Prince Ali deflected the ball only to see his counterpart eventually score.
Kris Wilkes rose for a three-pointer that could have made the deficit manageable only to watch it bounce off the rim.
Jaylen Hands sprinted from trap to trap only to watch the ball move past him with relative ease.
The magic that UCLA had conjured for a historic comeback earlier on this trip did not materialize again Sunday night.
When the Bruins fell behind big late in the second half against Oregon State at Gill Coliseum, they stayed down on the way to a 79-66 defeat that ended their stirring run to open Pac-12 Conference play.
The primary culprit was a familiar one. UCLA couldn’t move the ball for easy baskets against the Beavers’ alternating matchup zone and man-to-man defenses, resulting in only 12 assists and some hideous shooting percentages — 38.1% from the field and 32% from three-point range.
It led to an equally unsightly end to the Bruins’ three-game winning streak as they fell behind by as many as 18 points in the final minutes after wiping out a nine-point deficit earlier in the second half.
“We were really stagnant offensively and didn’t zip it around like we’d been doing,” said UCLA interim coach Murry Bartow, who suffered his first setback since taking over for Steve Alford, “and I think Oregon State had a lot to do with that.”
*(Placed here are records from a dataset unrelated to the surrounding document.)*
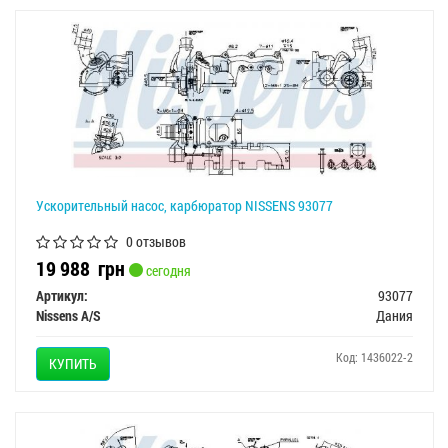
Ускорительный насос, карбюратор NISSENS 93077
0 отзывов
19 988
грн
сегодня
Артикул:
93077
Nissens A/S
Дания
Код: 1436022-2
КУПИТЬ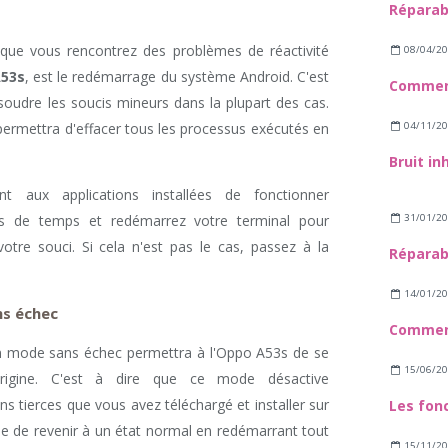
sque vous rencontrez des problèmes de réactivité
08/04/2
53s
, est le redémarrage du système Android. C'est
soudre les soucis mineurs dans la plupart des cas.
04/11/2
ermettra d'effacer tous les processus exécutés en
t aux applications installées de fonctionner
31/01/2
as de temps et redémarrez votre terminal pour
tre souci. Si cela n'est pas le cas, passez à la
14/01/2
ns échec
en mode sans échec permettra à l'Oppo A53s de se
15/06/2
origine. C'est à dire que ce mode désactive
s tierces que vous avez téléchargé et installer sur
ble de revenir à un état normal en redémarrant tout
15/11/2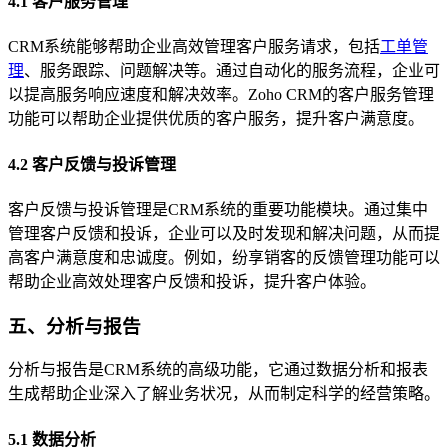
4.1 客户服务管理
CRM系统能够帮助企业高效管理客户服务请求，包括
工单管
理
、服务跟踪、问题解决等。通过自动化的服务流程，企业可
以提高服务响应速度和解决效率。Zoho CRM的客户服务管理
功能可以帮助企业提供优质的客户服务，提升客户满意度。
4.2 客户反馈与投诉管理
客户反馈与投诉管理是CRM系统的重要功能模块。通过集中
管理客户反馈和投诉，企业可以及时发现和解决问题，从而提
高客户满意度和忠诚度。例如，纷享销客的反馈管理功能可以
帮助企业高效处理客户反馈和投诉，提升客户体验。
五、分析与报告
分析与报告是CRM系统的高级功能，它通过数据分析和报表
生成帮助企业深入了解业务状况，从而制定科学的经营策略。
5.1 数据分析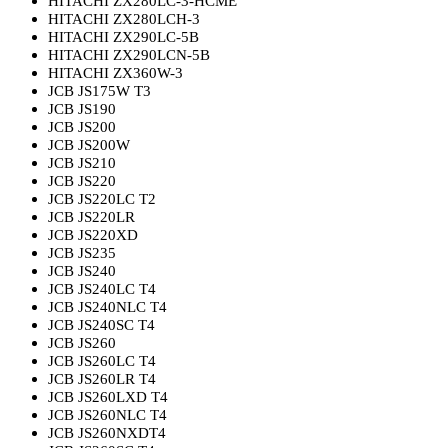
HITACHI ZX280LC-3-HCME
HITACHI ZX280LCH-3
HITACHI ZX290LC-5B
HITACHI ZX290LCN-5B
HITACHI ZX360W-3
JCB JS175W T3
JCB JS190
JCB JS200
JCB JS200W
JCB JS210
JCB JS220
JCB JS220LC T2
JCB JS220LR
JCB JS220XD
JCB JS235
JCB JS240
JCB JS240LC T4
JCB JS240NLC T4
JCB JS240SC T4
JCB JS260
JCB JS260LC T4
JCB JS260LR T4
JCB JS260LXD T4
JCB JS260NLC T4
JCB JS260NXDT4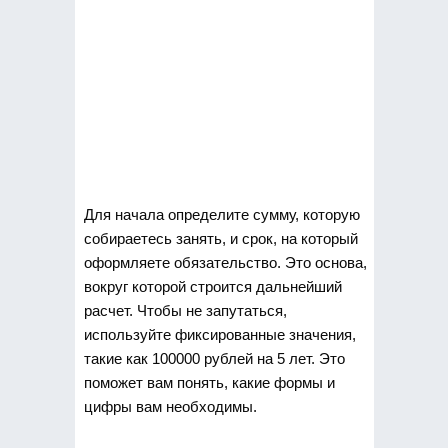
Для начала определите сумму, которую
собираетесь занять, и срок, на который
оформляете обязательство. Это основа,
вокруг которой строится дальнейший
расчет. Чтобы не запутаться,
используйте фиксированные значения,
такие как 100000 рублей на 5 лет. Это
поможет вам понять, какие формы и
цифры вам необходимы.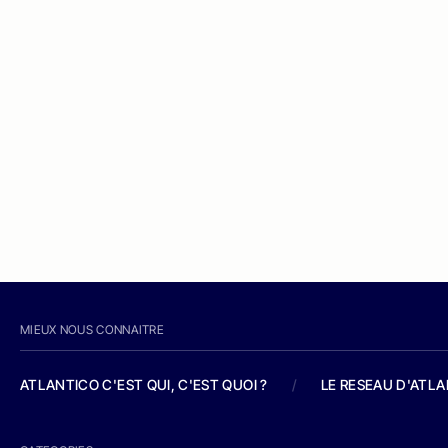
MIEUX NOUS CONNAITRE
ATLANTICO C'EST QUI, C'EST QUOI ?
/
LE RESEAU D'ATL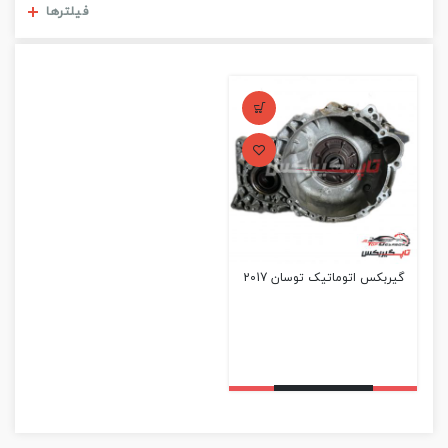
مشاهده فیلترها
فیلترها
گیربکس اتوماتیک توسان 2017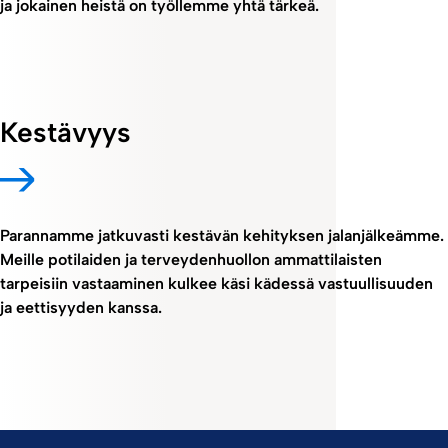
ja jokainen heistä on työllemme yhtä tärkeä.
Kestävyys
Parannamme jatkuvasti kestävän kehityksen jalanjälkeämme.
Meille potilaiden ja terveydenhuollon ammattilaisten
tarpeisiin vastaaminen kulkee käsi kädessä vastuullisuuden
ja eettisyyden kanssa.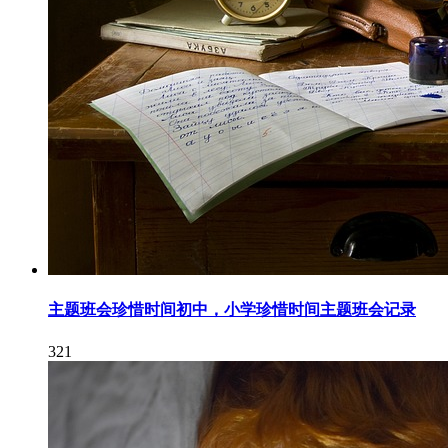
主题班会珍惜时间初中，小学珍惜时间主题班会记录
321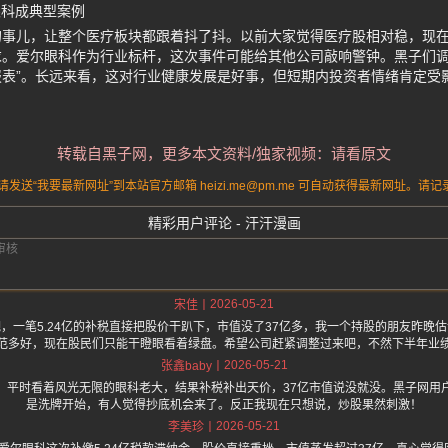
眼科成典型案例
亿的事儿，让整个医疗板块都跟着抖了抖。以前大家觉得医疗股相对稳，现
求。爱尔眼科作为行业标杆，这次事件可能给其他公司敲响警钟。黑子们调
报表”。长远来看，这对行业健康发展是好事，但短期内投资者情绪肯定受
转载自黑子网，更多本文资料/独家视频：请看原文
送“我要最新网址”到本站官方邮箱 heizi.me@pm.me 可自动获得最新网址。
精彩用户评论 - 汗汗漫画
2026-05-21
宋佳
，一笔5.24亿的补税直接把股价干趴下，市值没了37亿多，我一个持股的朋友昨晚
范多好，现在股民们只能干瞪眼看着绿盘。希望公司赶紧调整过来吧，不然下半年业
2026-05-21
张鑫baby
，平时看着风光无限的眼科老大，结果补税补出天价，37亿市值说没就没。黑子网用
是洗牌开始，有人觉得抄底机会来了。反正我现在只想说，炒股果然刺激！
2026-05-21
李美珍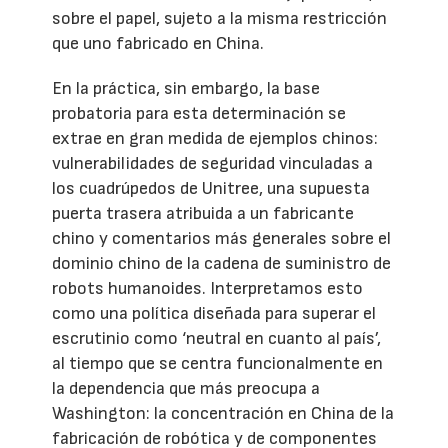
sobre el papel, sujeto a la misma restricción
que uno fabricado en China.
En la práctica, sin embargo, la base
probatoria para esta determinación se
extrae en gran medida de ejemplos chinos:
vulnerabilidades de seguridad vinculadas a
los cuadrúpedos de Unitree, una supuesta
puerta trasera atribuida a un fabricante
chino y comentarios más generales sobre el
dominio chino de la cadena de suministro de
robots humanoides. Interpretamos esto
como una política diseñada para superar el
escrutinio como ‘neutral en cuanto al país’,
al tiempo que se centra funcionalmente en
la dependencia que más preocupa a
Washington: la concentración en China de la
fabricación de robótica y de componentes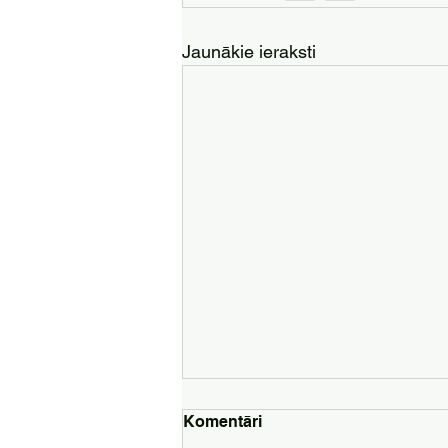
Jaunākie ieraksti
Komentāri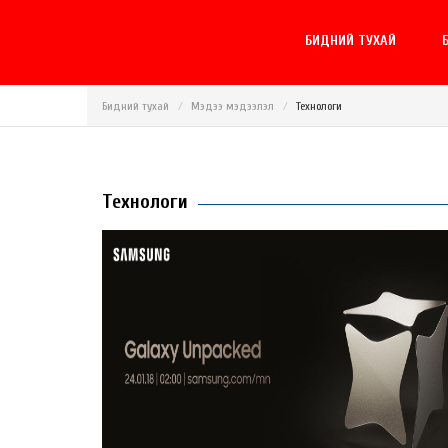
БИДНИЙ ТУХАЙ
Б
Бидний тухай
Мэдээ мэдээлэл
Технологи
Технологи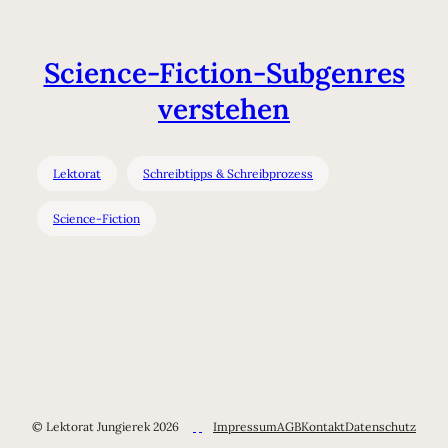
Science-Fiction-Subgenres
verstehen
Lektorat
Schreibtipps & Schreibprozess
Science-Fiction
© Lektorat Jungierek 2026
Impressum
AGB
Kontakt
Datenschutz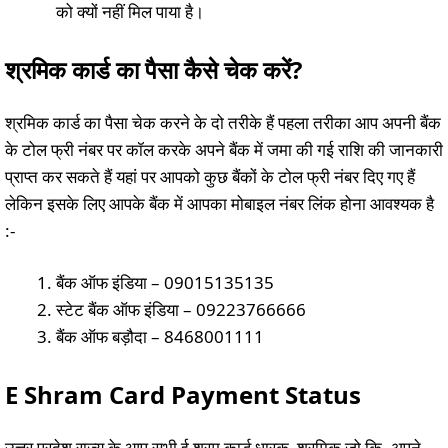
को क्यों नहीं मिल पाया है।
श्रमिक कार्ड का पैसा कैसे चेक करें
?
श्रमिक कार्ड का पैसा चेक करने के दो तरीके हैं पहला तरीका आप अपनी बैंक
के टोल फ्री नंबर पर कॉल करके अपने बैंक में जमा की गई राशि की जानकारी
प्राप्त कर सकते हैं यहां पर आपको कुछ बैंकों के टोल फ्री नंबर दिए गए हैं
लेकिन इसके लिए आपके बैंक में आपका मोबाइल नंबर लिंक होना आवश्यक है
:-
बैंक ऑफ इंडिया – 09015135135
स्टेट बैंक ऑफ इंडिया – 09223766666
बैंक ऑफ बड़ौदा – 8468001111
E Shram Card Payment Status
उत्तर प्रदेश राज्य के आप सभी ई श्रम कार्ड धारक श्रमिक जो कि, अपने –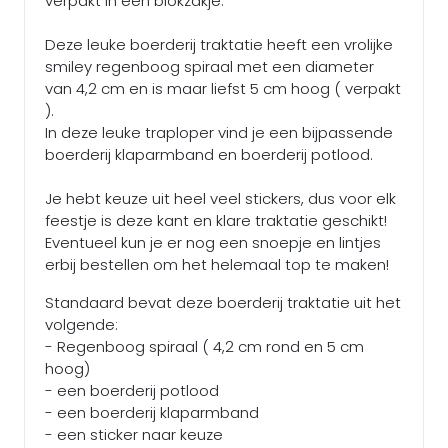
verpakt in een blokzakje.
Deze leuke boerderij traktatie heeft een vrolijke
smiley regenboog spiraal met een diameter
van 4,2 cm en is maar liefst 5 cm hoog ( verpakt
).
In deze leuke traploper vind je een bijpassende
boerderij klaparmband en boerderij potlood.
Je hebt keuze uit heel veel stickers, dus voor elk
feestje is deze kant en klare traktatie geschikt!
Eventueel kun je er nog een snoepje en lintjes
erbij bestellen om het helemaal top te maken!
Standaard bevat deze boerderij traktatie uit het
volgende:
- Regenboog spiraal ( 4,2 cm rond en 5 cm
hoog)
- een boerderij potlood
- een boerderij klaparmband
- een sticker naar keuze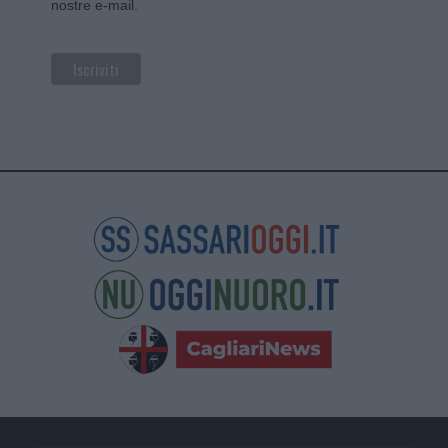
nostre e-mail.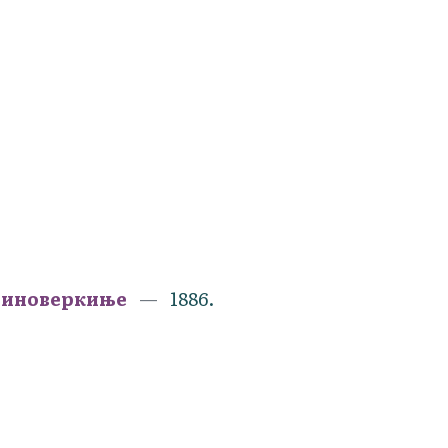
и иноверкиње
1886.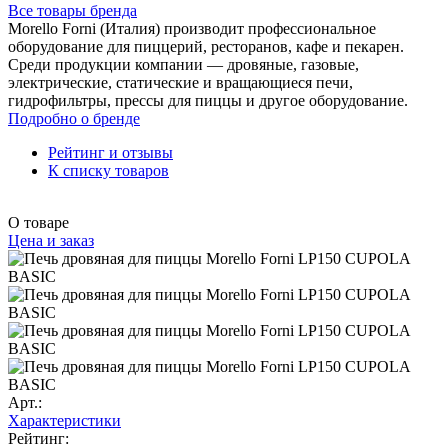
Все товары бренда
Morello Forni (Италия) производит профессиональное
оборудование для пиццерий, ресторанов, кафе и пекарен.
Среди продукции компании — дровяные, газовые,
электрические, статические и вращающиеся печи,
гидрофильтры, прессы для пиццы и другое оборудование.
Подробно о бренде
Рейтинг и отзывы
К списку товаров
О товаре
Цена и заказ
Арт.:
Характеристики
Рейтинг: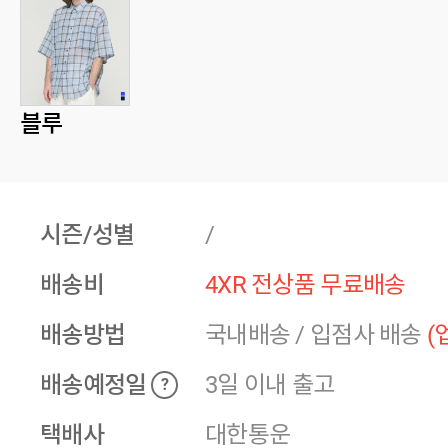
블루
시즌/성별
/
배송비
4XR 전상품 무료배송
배송방법
국내배송
/
입점사 배송
(
배송예정일
3일 이내 출고
?
택배사
대한통운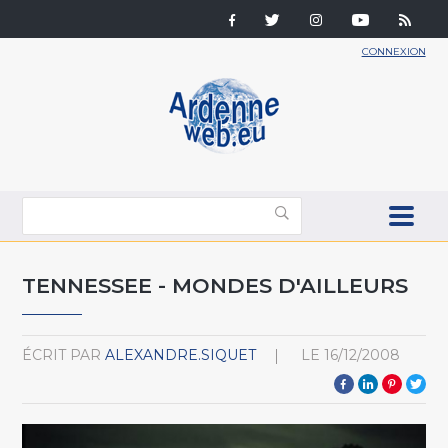
CONNEXION
TENNESSEE - MONDES D'AILLEURS
ÉCRIT PAR
ALEXANDRE.SIQUET
LE
16/12/2008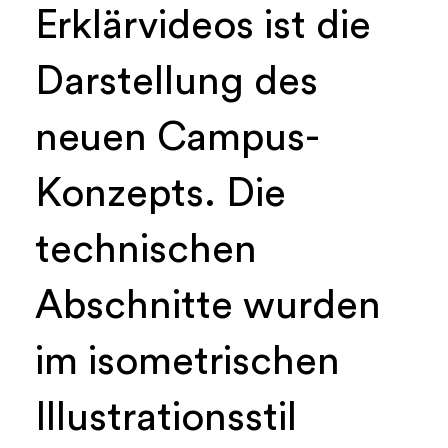
Erklärvideos ist die
Darstellung des
neuen Campus-
Konzepts. Die
technischen
Abschnitte wurden
im isometrischen
Illustrationsstil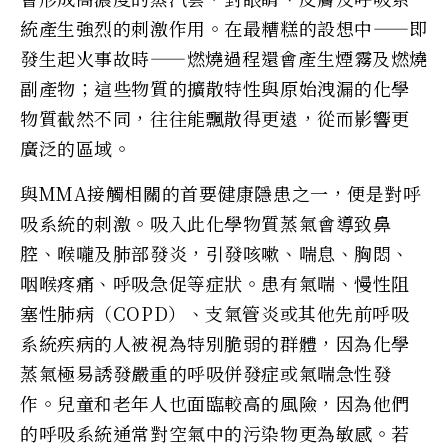
統產生強烈的刺激作用。在最糟糕的設想中——即
發生起火事故時——燃燒過程還會產生煙霧及燃燒
副產物；這些物質的擴散特性與原始洩漏的化學
物質截然不同，往往能飄散得更遠，從而影響更
廣泛的區域。
與MMA接觸相關的首要健康隱患之一，便是對呼
吸系統的刺激。吸入此化學物質蒸氣會導致鼻
腔、喉嚨及肺部發炎，引發咳嗽、喘息、胸悶、
咽喉疼痛、呼吸急促等症狀。患有氣喘、慢性阻
塞性肺病（COPD）、支氣管炎或其他先前呼吸
系統疾病的人被視為特別脆弱的群體，因為化學
蒸氣極易誘發嚴重的呼吸併發症或氣喘急性發
作。兒童和老年人也面臨較高的風險，因為他們
的呼吸系統通常對空氣中的污染物更為敏感。若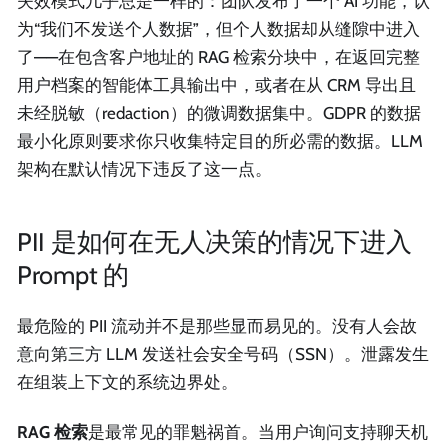
失效模式几乎总是一样的：团队发布了一个 AI 功能，认
为“我们不发送个人数据”，但个人数据却从缝隙中进入
了——在包含客户地址的 RAG 检索分块中，在返回完整
用户档案的智能体工具输出中，或者在从 CRM 导出且
未经脱敏（redaction）的微调数据集中。GDPR 的数据
最小化原则要求你只收集特定目的所必需的数据。LLM
架构在默认情况下违反了这一点。
PII 是如何在无人决策的情况下进入
Prompt 的
最危险的 PII 流动并不是那些显而易见的。没有人会故
意向第三方 LLM 发送社会安全号码（SSN）。泄露发生
在组装上下文的系统边界处。
RAG 检索
是最常见的罪魁祸首。当用户询问支持聊天机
The Bruins (10-7 overall, 3-1 Pac-12) were even horrid from the free-throw line, shooting only 47.6%, though there was no crediting the Beavers for that.
Wilkes’ shooting struggles deepened before he made three three-pointers over the final 1 minute 41 seconds to make his stat line slightly more palatable. He finished with a team-high 21 points on eight-for-22 shooting, making four of 11 shots from beyond the arc. Over his last five games, Wilkes has made 39.5% of his shots and 26.5% of his three-pointers.
“At the end of the game he hit three threes, so hopefully he sees that and gets his stroke back, but I don’t think there’s anything anyone should tell him,” said Hands, who had 12 points but only two assists. “He’s going to get back to the player he is.”
It momentarily appeared as if Wilkes might be heating up when he made a layup in transition to give UCLA a 47-46 lead midway through the second half. But the Beavers (11-4, 3-0) responded with an 11-1 run that included three-pointers by Tres Tinkle and Ethan Thompson before nudging their lead into double digits for good on two Thompson free throws with 6½ minutes left.
Thompson and his brother, Stephen Thompson Jr., each finished with 17 points to lead five players in double figures scoring for Oregon State, which has won its first three conference games for the first time since the 1992-93 season.
“They could easily be 14-0,” said Bartow, noting that each of the Beavers’ defeats has come by single digits. “They’re not easy to beat here.”
Tinkle, returning from a one-game absence caused by a sprained ankle, scored 10 of his 14 points in the second half. The Beavers manhandled UCLA inside, outscoring the Bruins 42-26 in the paint. Bartow lamented not getting freshman center Moses Brown (nine points on four-for-six shooting) enough post touches, just one of several regrets.
“Too many perimeter shots, not enough inside-outside action and we were just a little stagnant and our transition game never really got going,” Bartow said. “I think we can solve it, but we’ve still got a lot of work to do.”
The Bruins headed home with one crazy comeback but not two, having wiped out a 17-point deficit against Oregon before falling way short against the Beavers. UCLA has not completed a road sweep since February 2017.
“Any time you can get a split in the Oregon schools it’s good,” Hands said, “but we’re greedy, we wanted to get both of them.”